Directive: Find every line in the rows below that contains the string "EGRESS" and copy each one out. Uppercase and lowercase must match.

Material to process:
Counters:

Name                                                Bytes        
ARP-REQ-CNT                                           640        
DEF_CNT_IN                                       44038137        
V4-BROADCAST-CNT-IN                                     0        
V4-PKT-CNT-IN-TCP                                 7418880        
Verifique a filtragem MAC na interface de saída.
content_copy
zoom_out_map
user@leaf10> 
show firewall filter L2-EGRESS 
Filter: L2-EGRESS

Exercise result:
show firewall filter L2-EGRESS 
Filter: L2-EGRESS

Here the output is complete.